El resto de motociclistas vamos a los talleres de garaje, y entonces no resulta extraño que al querer recoger tu moto no la encuentres. “Ya es mejor que venga por la noche, la estamos probando”. Una respuesta de selección múltiple: a) el asistente del asistente del mecánico se ha ido en ella donde la novia; b) está comprando los repuestos de otras motos en el Centro; c) se fue a ensayarla a Palmas o d) todas las anteriores. Por eso, no saben cuánta alegría me produjo encontrarme en la vida con el gran Pedro Barrera, un mecánico que a pesar de tener más de sesenta años era capaz de abrirse completamente de piernas mientras apretaba las piezas del motor; casi nunca utilizaba bloques de madera para levantarla. Era sumamente cumplido, me presentó muchos tangos raros, me regaló su libro favorito: Huasipungo y, además, nunca se montaba en las motos para probar sus ajustes. La razón, padecía algunos episodios de vértigo que a la postre derivaron en alzhéimer.

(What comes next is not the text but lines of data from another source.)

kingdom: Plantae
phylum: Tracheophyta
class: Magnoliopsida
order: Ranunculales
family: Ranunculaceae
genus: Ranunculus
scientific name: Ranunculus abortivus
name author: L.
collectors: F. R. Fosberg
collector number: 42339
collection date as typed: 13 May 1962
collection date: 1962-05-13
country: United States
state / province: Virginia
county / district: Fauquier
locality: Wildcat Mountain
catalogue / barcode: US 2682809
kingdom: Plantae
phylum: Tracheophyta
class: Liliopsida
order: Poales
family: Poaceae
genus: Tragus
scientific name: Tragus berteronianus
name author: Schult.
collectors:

Hasta ahora he tenido tres motos: dos marca Plus, conocidas como sanitarios (cuatro años cada una), y una Suzuki 124 cc (así aparece en la matrícula para eximir a sus propietarios del pago de impuestos, pues solo a partir de 125 se hace efectivo dicho cobro). Con ella llevo doce años, y creo que más pronto que tarde regresaré a la bicicleta. Eso es lo que suele recomendarme mi esposa, sobre todo cuando debe masajear su cuello por cuenta de los huecos que no conseguí esquivar. “Vaya preparándose para dejar la moto, yo lo veo cada vez más ciego”, me dice sin percatarse de que yo también la noto cada vez más lenta al subirse, a pesar de su enorme dedicación al yoga. Pero, claro, la hipermetropía, la presbicia y el astigmatismo no son buenos coequiperos; eso lo sé muy bien. Y la moto, para recordármelo, entona cada tanto sus cantos de grillos (ya hay muchas cosas que le suenan) tratando de advertirme cuán viejo se ha puesto este binomio que ya lleva años rodando por esta ciudad, con el supuesto guía cada vez más torpe ante cualquier desnivel, con temor a las apariciones en los espejos y tramo a tramo más dado a bajar los pies con ansiedad infantil. Pero no se pueden desconocer las grandes bendiciones, no nos ofrecen la limpiada del vidrio en el semáforo, somos el pez pequeño en la cadena de alimentar al Estado, los peajes y las gasolineras y, sin que ellos lo sepan, somos colegas de los rappitenderos y aliados del mototaxismo.